For Beatles fans who watched Peter Jackson‘s brilliant three-part, nearly-eight hour Get Back documentary on Disney+, two improbable scene stealers are the two British police offices tasked with shutting the Beatles down. The sight of the two very young English bobbies trying to ascertain where the noise complete are stemming from as the Beatles rock out on the roof in London’s open air is priceless.

Ray Shayler — a constable at the West End Central police station — accompanied the even younger officer Ken Wharfe to the Beatles’ headquarters at 3 Saville Road in an effort, in the most polite and English way possible, to ask the Beatles to please turn the music down.

Shayler, who’s now 77 and retired, spoke to The Daily Mirror and recalled the music being loud in the surrounding area: “I wouldn’t say I was a fan — I didn’t like the Beatles much when they went a bit Hare Krishna but we had a few Beatles records and LP’s at home; I liked their music. But when I got on the roof, I had a job to do and I thought, ‘Well, we’ve got to try and stop this.'” I asked (Beatles roadie Mal Evans) how long it was going on for. He said, ‘One more record, ‘so I said, ‘You might as well be hung for a sheep as for a lamb. Get on with that one and then it stops.’ It was a discussion; it never got heated.”

Shayler went on to recall the Beatles leaving the rooftop and walking past them: “George (Harrison) and John (Lennon) didn’t talk to us, but there was a reason for that. They’d recently been caught with cannabis or something (sic) and were on bail — it’d been in the papers.”

He went on to recall, “Paul (McCartney) was apologetic about the concert and Ringo (Starr) joked about the whole thing, saying, ‘Don’t put the handcuffs on me!’ Then they went down the stairs, we followed and that was that.’ As the event passed with such little incident, Ray admits — astonishingly — ‘I didn’t even put pen to paper to record it.”

When pressed about what he and his partner would’ve done had the “Fab Four” decided to keep playing despite the police requesting them to pipe down, Shalyer said, “If the Beatles had got stroppy or were determined to carry on, then things might have been different.

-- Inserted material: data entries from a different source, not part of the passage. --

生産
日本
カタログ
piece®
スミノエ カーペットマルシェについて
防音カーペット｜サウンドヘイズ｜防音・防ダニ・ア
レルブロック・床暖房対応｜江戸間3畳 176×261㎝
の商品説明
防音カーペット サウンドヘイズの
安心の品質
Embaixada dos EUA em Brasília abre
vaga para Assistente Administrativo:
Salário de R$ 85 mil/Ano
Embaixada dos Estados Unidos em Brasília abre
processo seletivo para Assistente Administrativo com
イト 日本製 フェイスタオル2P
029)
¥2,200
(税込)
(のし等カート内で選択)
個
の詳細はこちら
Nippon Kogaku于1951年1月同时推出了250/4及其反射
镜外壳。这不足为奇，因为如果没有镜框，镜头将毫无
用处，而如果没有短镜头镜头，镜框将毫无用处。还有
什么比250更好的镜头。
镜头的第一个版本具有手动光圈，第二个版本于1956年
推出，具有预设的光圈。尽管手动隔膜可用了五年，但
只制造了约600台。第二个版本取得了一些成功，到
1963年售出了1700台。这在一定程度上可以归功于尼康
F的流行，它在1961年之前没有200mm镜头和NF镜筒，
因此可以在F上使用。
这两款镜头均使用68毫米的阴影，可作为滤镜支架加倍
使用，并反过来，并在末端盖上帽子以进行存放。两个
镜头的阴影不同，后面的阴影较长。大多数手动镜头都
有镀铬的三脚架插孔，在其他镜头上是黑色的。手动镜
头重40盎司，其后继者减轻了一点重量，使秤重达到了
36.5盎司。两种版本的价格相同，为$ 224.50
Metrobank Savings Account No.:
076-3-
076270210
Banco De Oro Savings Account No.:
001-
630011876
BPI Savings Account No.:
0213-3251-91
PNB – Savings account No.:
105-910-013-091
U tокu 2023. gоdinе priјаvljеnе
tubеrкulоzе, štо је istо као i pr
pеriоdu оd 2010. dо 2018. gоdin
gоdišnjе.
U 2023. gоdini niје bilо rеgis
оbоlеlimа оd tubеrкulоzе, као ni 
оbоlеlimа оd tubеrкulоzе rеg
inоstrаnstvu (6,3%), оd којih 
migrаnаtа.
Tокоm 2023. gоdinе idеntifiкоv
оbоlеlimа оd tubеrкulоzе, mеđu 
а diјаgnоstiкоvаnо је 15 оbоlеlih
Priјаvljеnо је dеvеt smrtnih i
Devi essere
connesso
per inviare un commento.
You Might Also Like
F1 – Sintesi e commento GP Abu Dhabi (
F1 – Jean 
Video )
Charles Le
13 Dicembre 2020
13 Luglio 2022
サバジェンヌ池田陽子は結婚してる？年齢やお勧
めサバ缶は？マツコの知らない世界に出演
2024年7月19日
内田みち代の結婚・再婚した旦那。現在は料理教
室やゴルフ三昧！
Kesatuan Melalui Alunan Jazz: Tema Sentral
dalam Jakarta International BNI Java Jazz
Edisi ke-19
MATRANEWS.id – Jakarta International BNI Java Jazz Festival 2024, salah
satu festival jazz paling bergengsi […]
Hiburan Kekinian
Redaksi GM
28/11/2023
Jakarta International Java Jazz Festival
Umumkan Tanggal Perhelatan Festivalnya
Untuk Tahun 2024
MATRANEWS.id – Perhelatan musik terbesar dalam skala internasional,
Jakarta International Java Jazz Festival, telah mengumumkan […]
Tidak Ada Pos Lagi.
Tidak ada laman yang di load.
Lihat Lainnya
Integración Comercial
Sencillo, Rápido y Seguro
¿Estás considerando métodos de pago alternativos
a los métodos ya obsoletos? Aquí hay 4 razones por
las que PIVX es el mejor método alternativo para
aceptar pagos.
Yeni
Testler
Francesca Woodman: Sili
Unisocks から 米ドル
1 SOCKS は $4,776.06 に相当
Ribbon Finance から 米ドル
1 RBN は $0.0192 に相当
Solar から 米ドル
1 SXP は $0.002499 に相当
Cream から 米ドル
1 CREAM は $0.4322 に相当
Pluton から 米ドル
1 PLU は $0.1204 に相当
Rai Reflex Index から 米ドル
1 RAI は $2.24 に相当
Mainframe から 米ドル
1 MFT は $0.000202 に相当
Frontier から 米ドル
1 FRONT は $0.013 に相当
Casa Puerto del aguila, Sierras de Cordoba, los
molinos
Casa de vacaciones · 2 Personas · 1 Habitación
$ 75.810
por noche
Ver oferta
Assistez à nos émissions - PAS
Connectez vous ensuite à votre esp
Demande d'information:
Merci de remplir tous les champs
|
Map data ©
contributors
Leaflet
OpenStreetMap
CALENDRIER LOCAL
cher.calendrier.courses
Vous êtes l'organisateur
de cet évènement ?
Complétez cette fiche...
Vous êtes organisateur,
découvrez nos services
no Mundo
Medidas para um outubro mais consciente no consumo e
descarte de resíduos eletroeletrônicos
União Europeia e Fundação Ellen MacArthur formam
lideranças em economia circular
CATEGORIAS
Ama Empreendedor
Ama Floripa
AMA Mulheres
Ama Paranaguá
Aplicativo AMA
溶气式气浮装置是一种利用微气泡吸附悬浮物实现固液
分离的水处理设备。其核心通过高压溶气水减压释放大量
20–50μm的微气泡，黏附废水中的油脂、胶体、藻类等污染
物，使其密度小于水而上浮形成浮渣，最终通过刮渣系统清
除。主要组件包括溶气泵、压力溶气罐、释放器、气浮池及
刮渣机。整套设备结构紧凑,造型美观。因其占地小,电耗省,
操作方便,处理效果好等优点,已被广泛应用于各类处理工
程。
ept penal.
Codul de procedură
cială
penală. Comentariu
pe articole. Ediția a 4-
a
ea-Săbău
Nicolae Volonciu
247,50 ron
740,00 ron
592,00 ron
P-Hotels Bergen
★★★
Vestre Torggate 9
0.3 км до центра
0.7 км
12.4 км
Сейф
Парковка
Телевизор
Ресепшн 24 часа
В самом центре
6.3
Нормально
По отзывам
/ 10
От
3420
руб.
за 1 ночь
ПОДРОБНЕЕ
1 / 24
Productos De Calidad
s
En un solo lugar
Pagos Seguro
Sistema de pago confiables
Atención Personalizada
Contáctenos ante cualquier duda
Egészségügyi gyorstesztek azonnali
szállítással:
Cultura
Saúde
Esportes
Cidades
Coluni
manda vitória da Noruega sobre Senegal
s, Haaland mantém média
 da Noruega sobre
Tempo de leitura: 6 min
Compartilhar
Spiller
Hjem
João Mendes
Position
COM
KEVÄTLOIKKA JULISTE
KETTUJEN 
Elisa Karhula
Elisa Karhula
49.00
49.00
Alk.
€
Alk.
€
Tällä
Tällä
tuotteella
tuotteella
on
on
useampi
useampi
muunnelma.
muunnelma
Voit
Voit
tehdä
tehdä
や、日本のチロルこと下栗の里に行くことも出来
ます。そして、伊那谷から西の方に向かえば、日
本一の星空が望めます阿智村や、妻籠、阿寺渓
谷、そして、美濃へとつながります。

But that wasn’t the way we worked in those days, and I always tried to resolve issues without arresting people.”

Shayler went on to say, “Actually, someone asked me how I felt being the man who stopped the Beatles’ concert. But I wouldn’t say that was true. I didn’t stop the Beatles — I merely suggested it would be a good idea if they didn’t carry on.” Shayler then joked: “Now, if it had been the Rolling Stones up there on the roof.”

Ken Mansfield, the former U.S. manager of Apple Records, recently published his latest memoir on his time with working with the Beatles, titled The Roof: The Beatles’ Final Concert. Mansfield was among the handful of insiders present at the rooftop concert that day. He recalled prior to the lunchtime gig walking in on the four Beatles who were using one of the Apple offices as a makeshift dressing room: “It was like walking in on a band, a nervous bunch of guys getting ready to do an audition. I don’t know if it’s because they hadn’t played together, or whether they were trying to put the set together, but it was one of those kind of tense things where they were nervous. When we locked the doors upstairs, and the minute they started playing — and y’know all the. . . everything that was going down, all the stuff. It’s like it all went away and I really believe in my mind that they forgot everything and they were what they were. They were the Beatles.”